The thing is, and is more of a problem with those acronym pistol competitions in the first place, most of that stuff isn’t really based in real world combat. Sure, you can call it real, but when the bullets fly (or in the case I experienced, simunitions) it’s a totally different ball game. There are a lot of things that simply can not be simulated. The adrenaline rush, the loss of final motor control skills, the psychological overload, and a multitude of other factors. 2 shots (or even 3 or 4) might not be enough to fully stop a threat. Someone could go through a competition and be just fine, but once they got in an actual firefight, they could freeze or worse.

Do I believe those acronym pistol competitions to be completely useless? Nope. I believe there are some skills that can be learned from them, however, I could easily teach them to myself with a couple of paper targets, and several good weekends at the range practicing.

And don’t even get me started on those useless thousands of dollars race guns….

One Response to “Rant”

  1. Agree/Disagree.

    There is no substitute for force on force training. Getting out of the square range mentality is an eye opener for most people when there is incoming fire and the target moves and talks back.

    “Do I believe those acronym pistol competitions to be completely useless? Nope. I believe there are some skills that can be learned from them, however, I could easily teach them to myself with a couple of paper targets, and several good weekends at the range practicing.”

    Gotta disagree there. The competition is not about teaching you skills that you could learn on your own. It is about testing those skills and being able to perform them on demand under pressure. Sure it is NOT the same as being under fire but it is as close as most people will ever get. As far as I’m concerned, some extra level of stress is better than none when it comes to exercising those skills. Personally, I think force on force is better but most people will never take a class that includes FoF so they will never experience it. It would be far better for them to have experienced some shooting under pressure and to have developed the confidence of knowing they can perform those skills under pressure if, God Forbid, they ever experience the defecation contacting the rotary oscillator.

    DISCLAIMER: I teach FoF classes and do so because I am such an advocate of them. and recognize the difference between standing in one place calmly shooting one piece of paper that neither moves nor shoots back and having living breathing reacting opponents. Square range may teach you to shoot but does not teach you anything about tactics.

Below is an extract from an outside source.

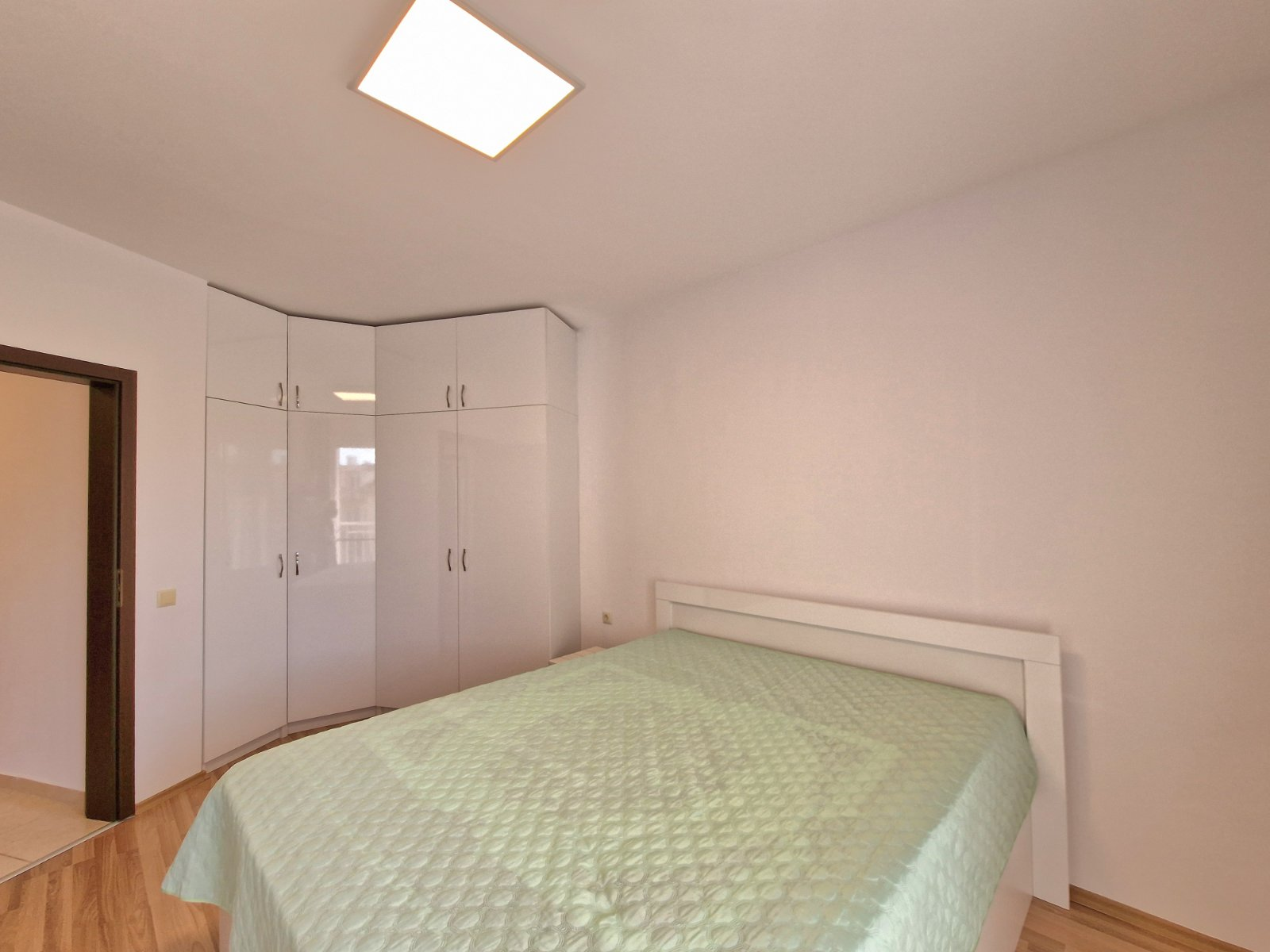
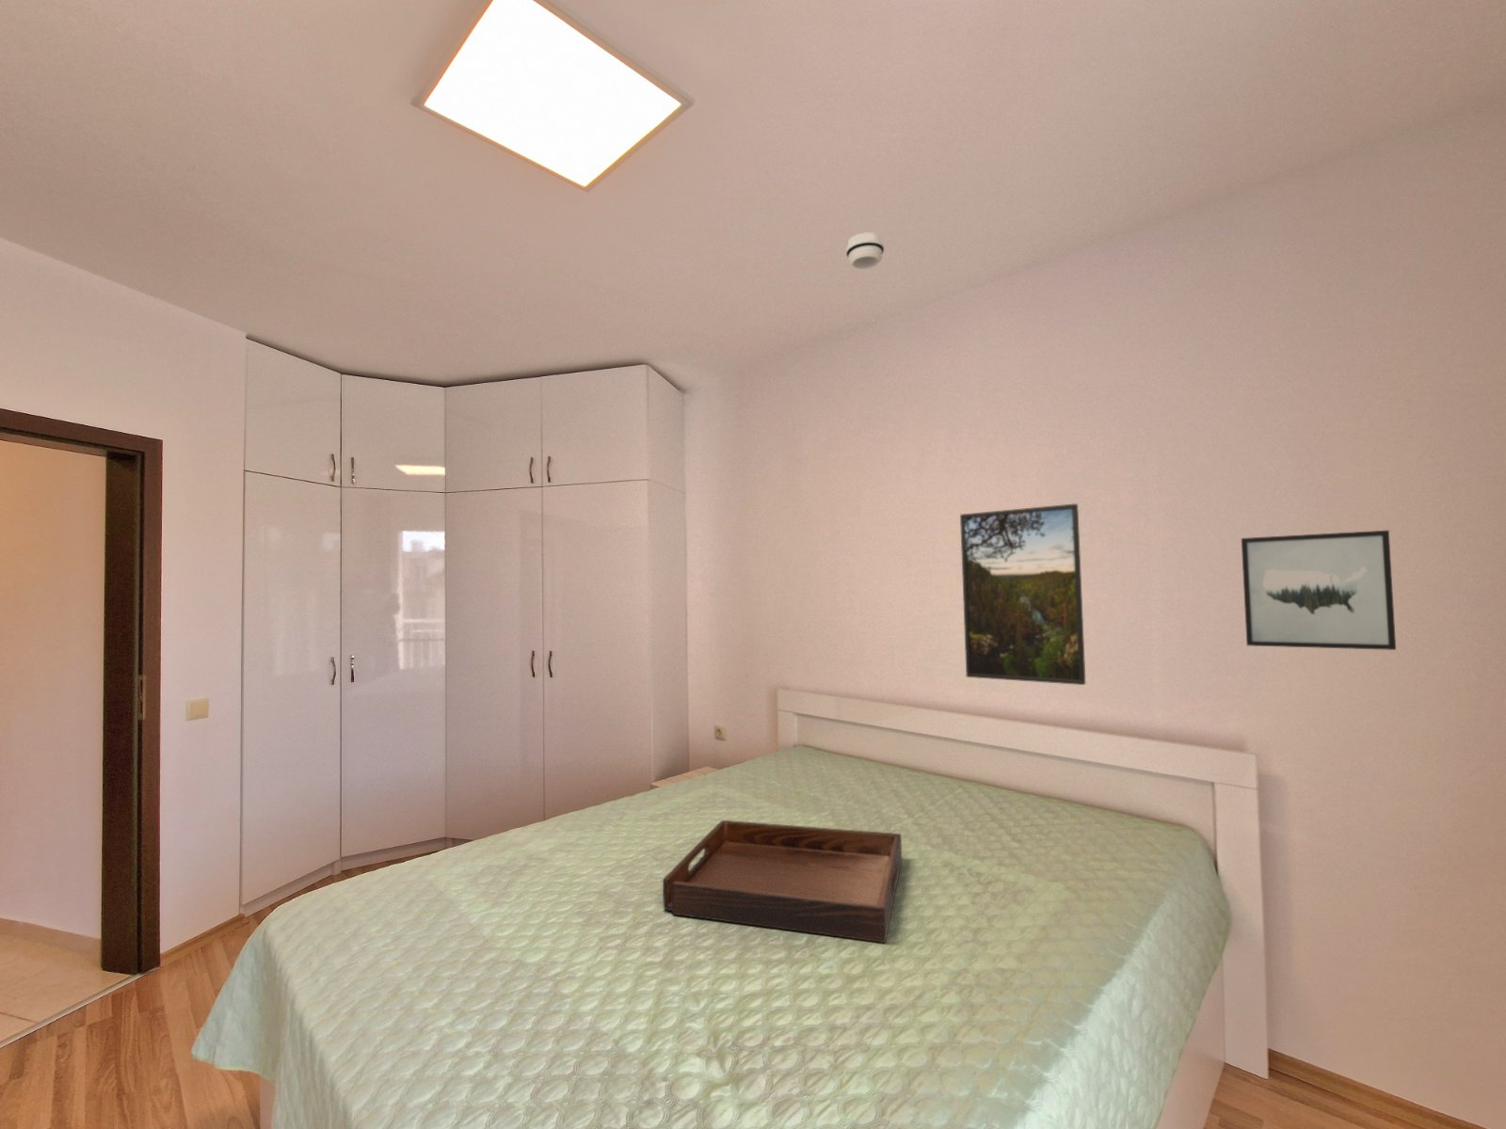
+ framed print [959,503,1086,685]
+ serving tray [662,819,902,944]
+ smoke detector [845,231,885,270]
+ wall art [1240,530,1397,651]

    That having been said, IPSC/IDPA do not teach good practical tactics no matter how much people want to say they do. They do provide the opportunity to test shooting skills against others under pressure and there is nothing wrong with that. Often the scenarios are not true to life defensive but honestly, if they were, most people would no longer compete because that is not much fun. Not many cases of being attacked by 20 vampires, some of them swinging from the ceiling and most of them behind barricades. But sure is a lot of fun to practice/play/run.

    As far as “Race Guns” go, it is a game! Sure a dot sighted comp’d open gun may not be practical to carry but that is not what they are designed for. They were purpose bred for competition. Kinda. I’ve carried my SV Limited gun on more than one occasion. Absolutely nothing wrong with that. Having 18 rounds in the gun that I know goes bang every time I press the trigger and something that I KNOW I can make ocular window head shots at 25yds with on demand is comforting. Will I need that skill every day? Most resoundingly not but it is nice to know it is there. I know more than one officer who carry an STI. Where do you think those guns came from? IPSC is where.

    There is a practical use for these games. They just need to be approached as such. They are another tool that you can use to develop and hone your ability and confidence. Or just an excuse to go out and have fun with guns in the sun.

    Not everybody is Todd Jarret and they don’t have to be. When my wife shoots, she is usually the slowest shooter through the course of fire but she will not be last because she will out shoot many of the other competitors and she has fun doing it. If you go out to one of these competitions and have fun and are safe, then it is all good. You don’t don’t have to be a Grand Master to have fun or to get something out of them.